I realized recently that the extra trouble of opening the gate and the possibility of it breaking was was limiting trips into the garden. And there’s little worse for a vegetable garden than a disincentive -- be it distance, too many weeds, or a gate that’s too hard to open -- to enter it.
That full five foot breadth was only necessary to let pass the occasional garden cart full of compost to spread over the beds. So why not, methinks, rebuild the gate with two half gates, one of which would be plenty wide for passing through for the almost daily planting, weeding, and/or harvesting. With less leverage, a half-width gate would experience little stress.

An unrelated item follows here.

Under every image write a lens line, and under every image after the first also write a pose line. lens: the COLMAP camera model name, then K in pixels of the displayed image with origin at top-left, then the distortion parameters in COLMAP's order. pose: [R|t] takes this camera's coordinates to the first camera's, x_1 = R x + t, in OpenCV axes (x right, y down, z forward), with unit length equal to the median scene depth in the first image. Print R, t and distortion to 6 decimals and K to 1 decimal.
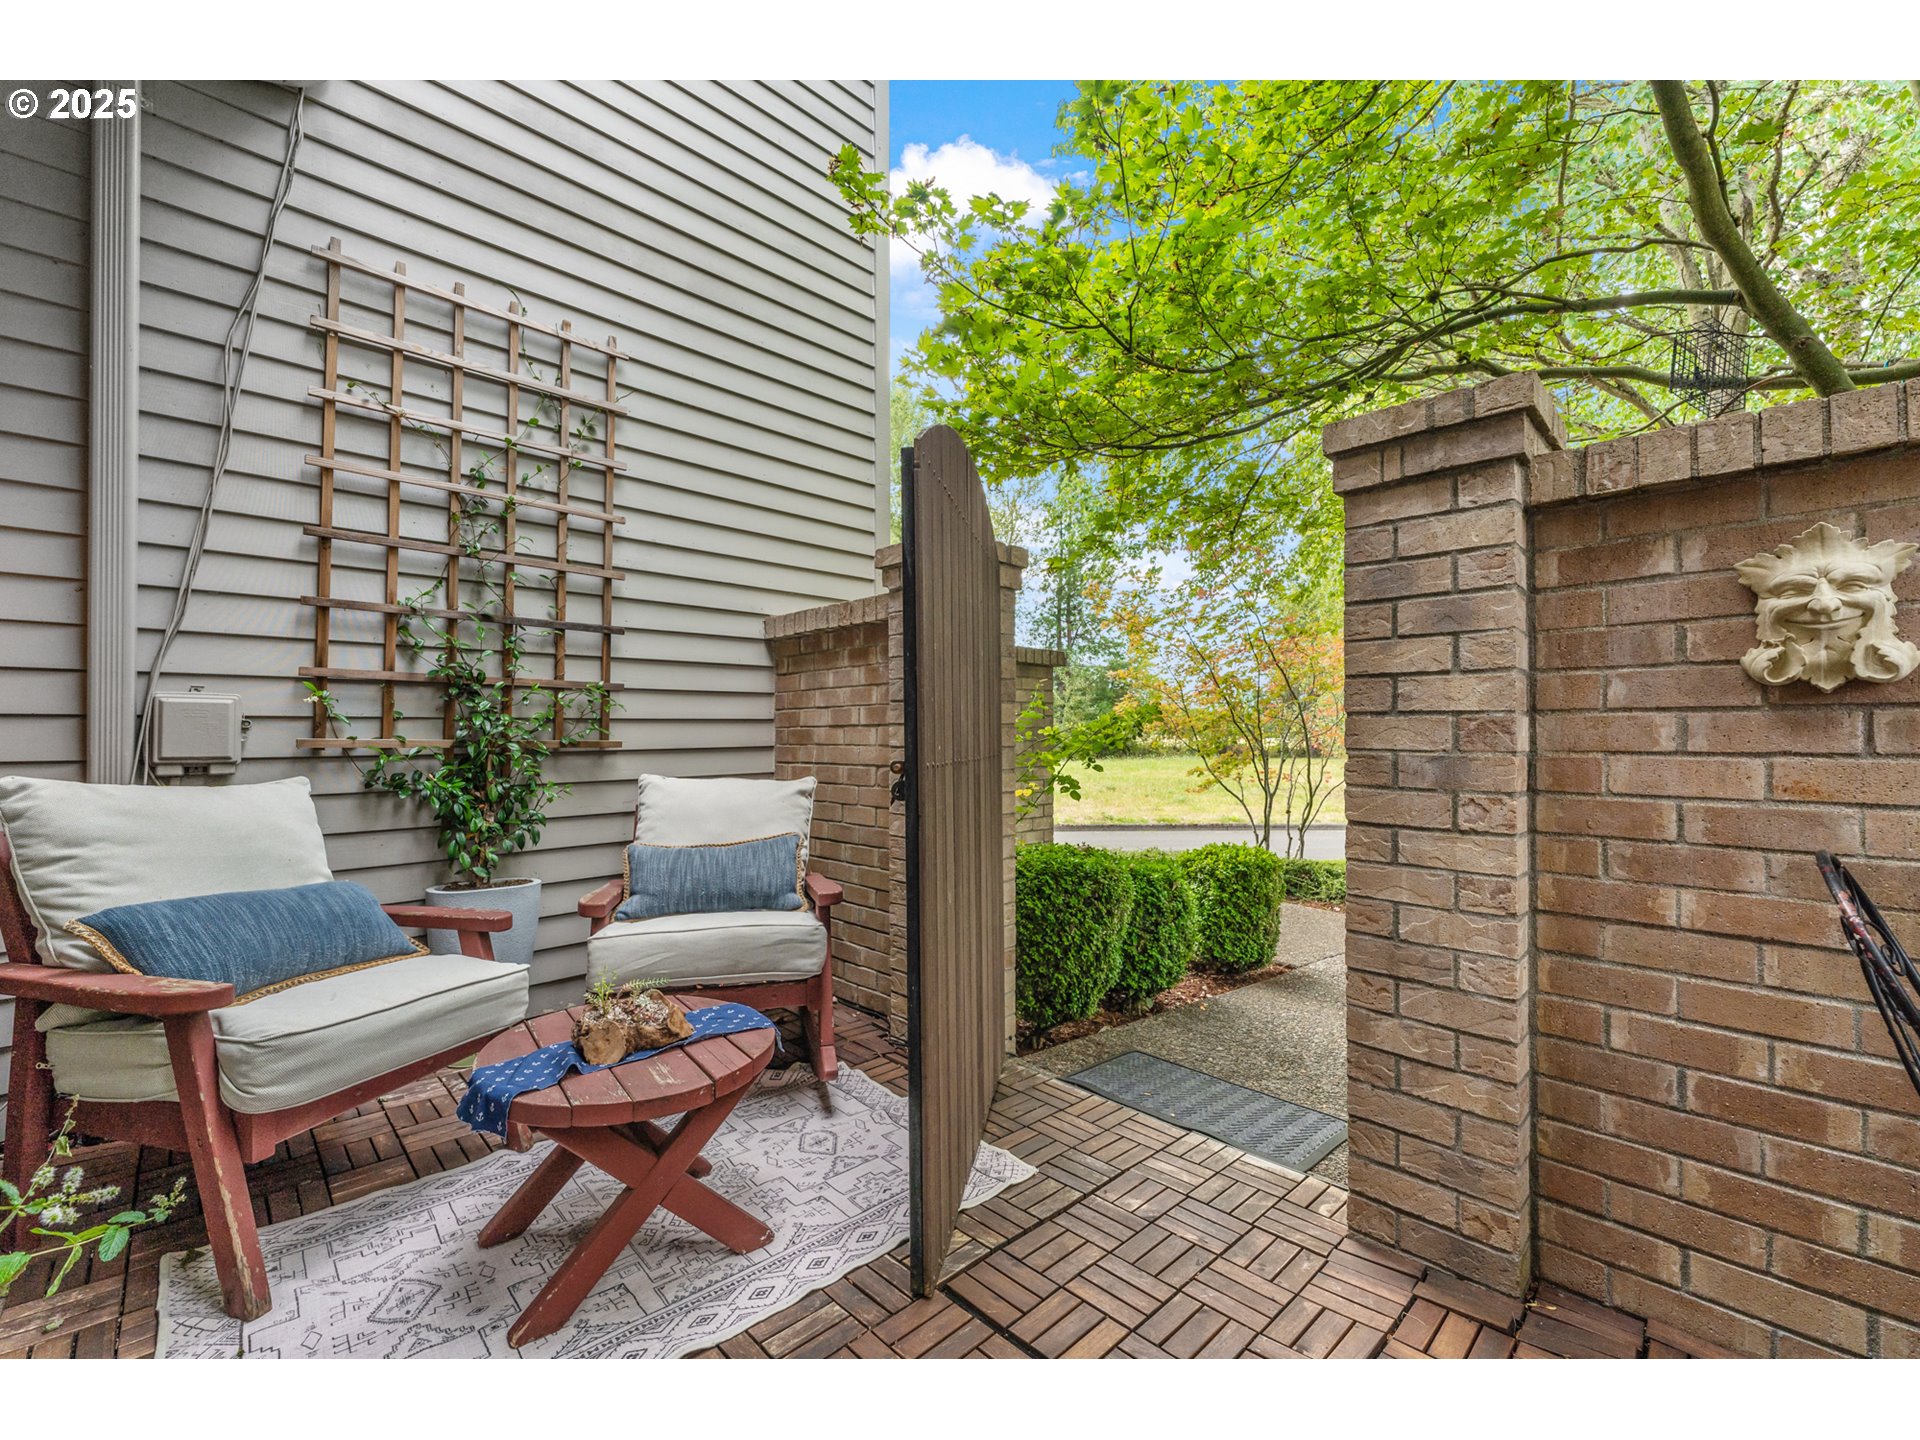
lens RADIAL K [[768.1, 0, 949.8], [0, 768.1, 725.5], [0, 0, 1]] dist [-0.003238, -0.000118]
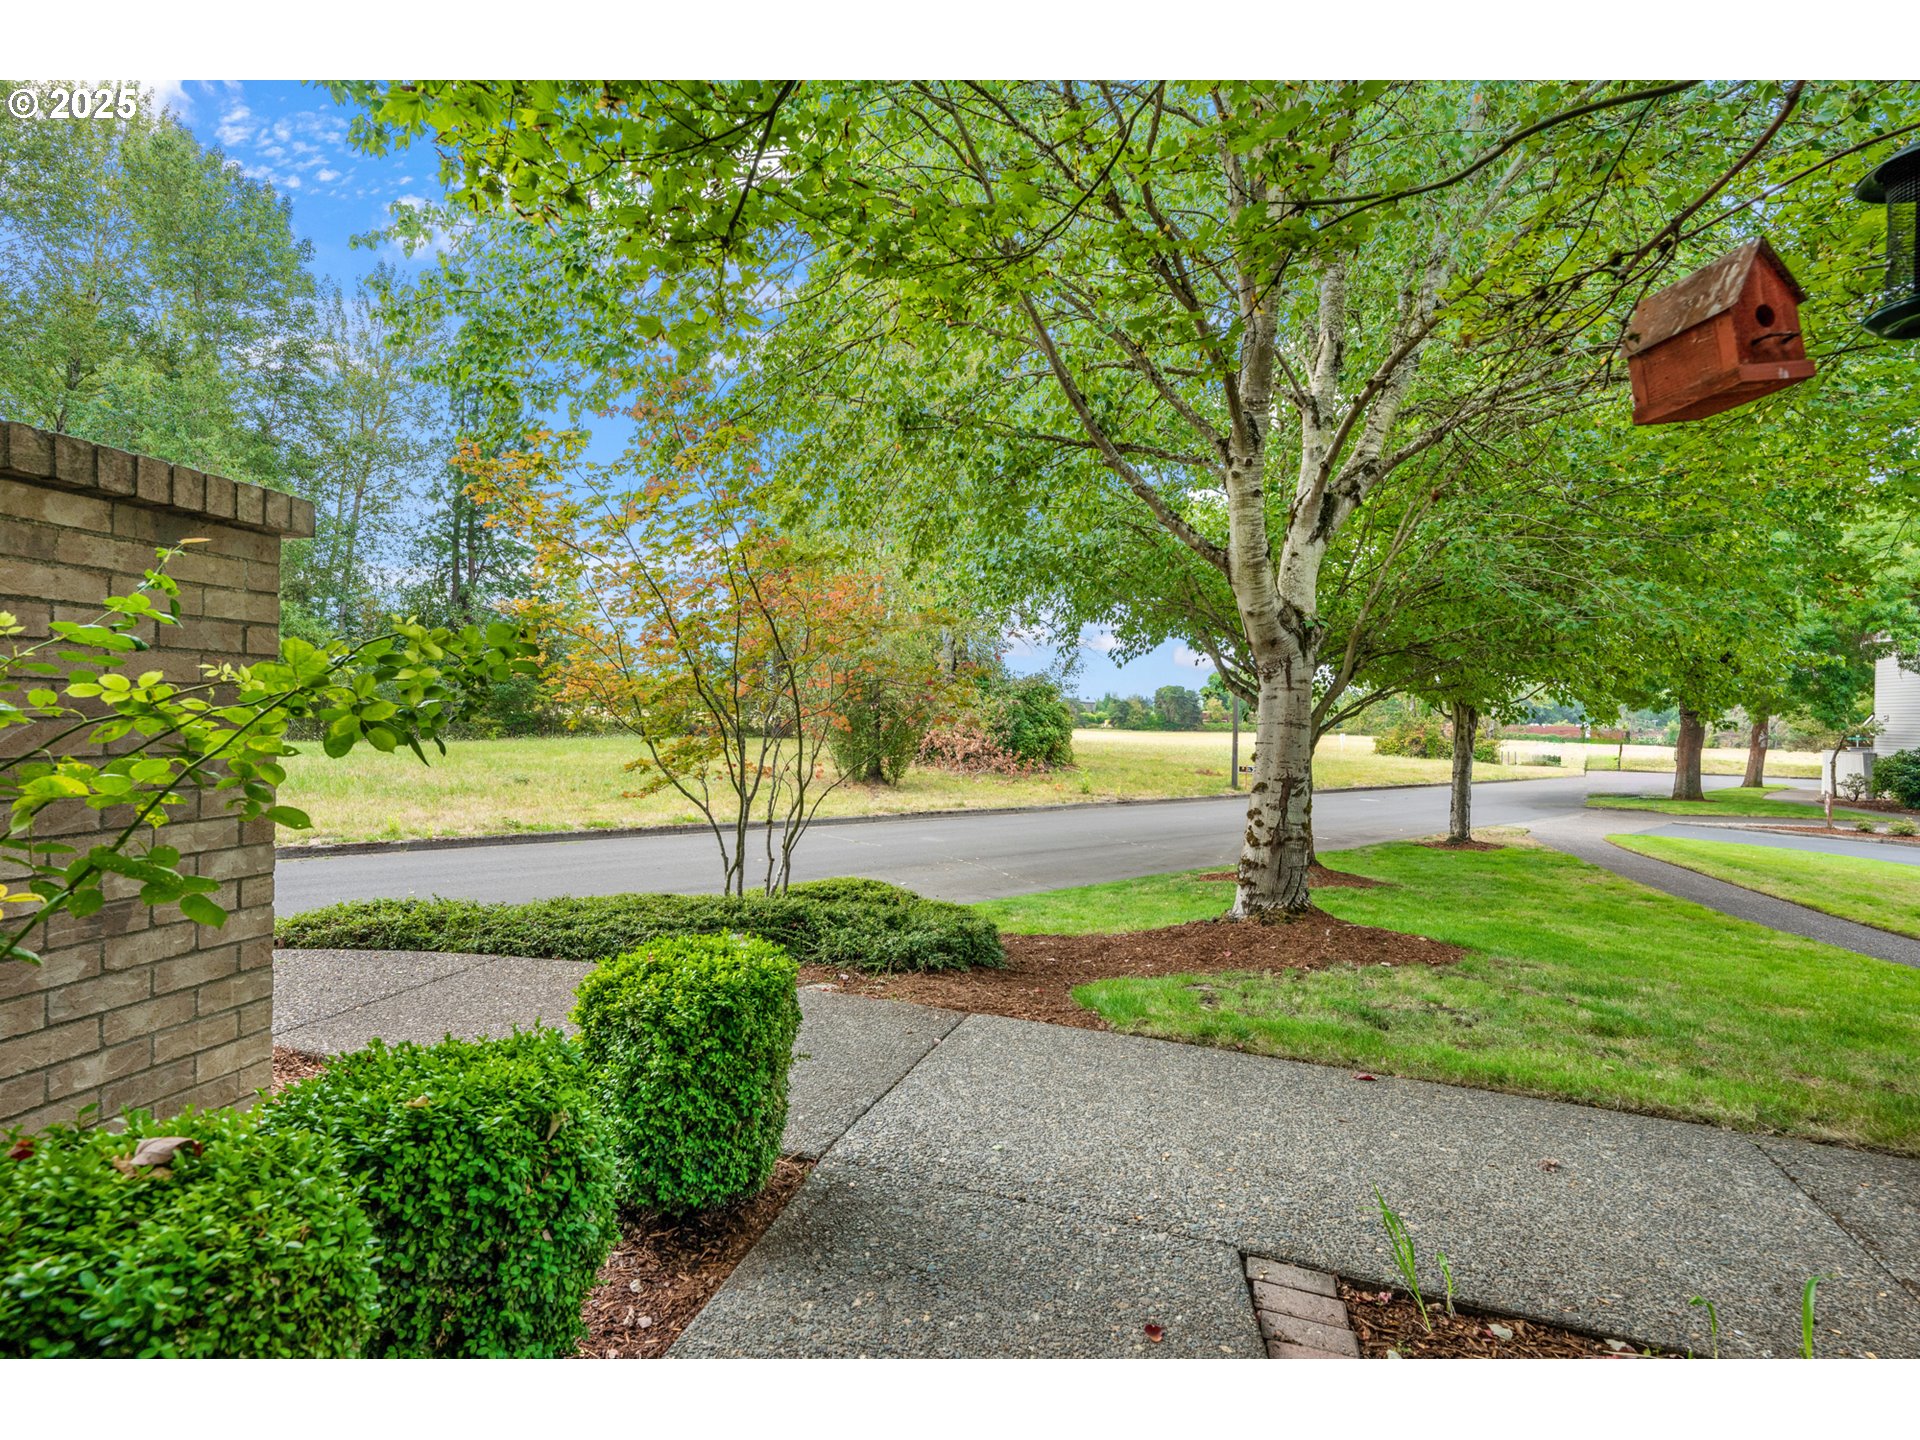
lens RADIAL K [[926.4, 0, 954.3], [0, 926.4, 707.1], [0, 0, 1]] dist [-0.000720, -0.000336]
pose [[0.806062, 0.021154, 0.591453, 0.069098], [-0.027990, 0.999605, 0.002395, 0.001177], [-0.591169, -0.018485, 0.806336, 0.204191]]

The locust branches of the old gate made it charming but slow to build. I built the new gate -- a temporary one -- out of 2 by 4s. A pintle sticking up into a hole in the bottom and a bolt sliding down through two parallel eye bolts and then into a hole in the top together make a sturdy, effective, and adjustable hinge, so each gate swings easily and, with a spring closure, shuts automatically.
Already, the garden beckons me. Beds have been layered with compost, weeds have been pulled, and today I’ll sow popcorn seeds. The only problem is that “temporary” building projects too often morph into things more permanent. Two compliments on the new gate have already started it down that road.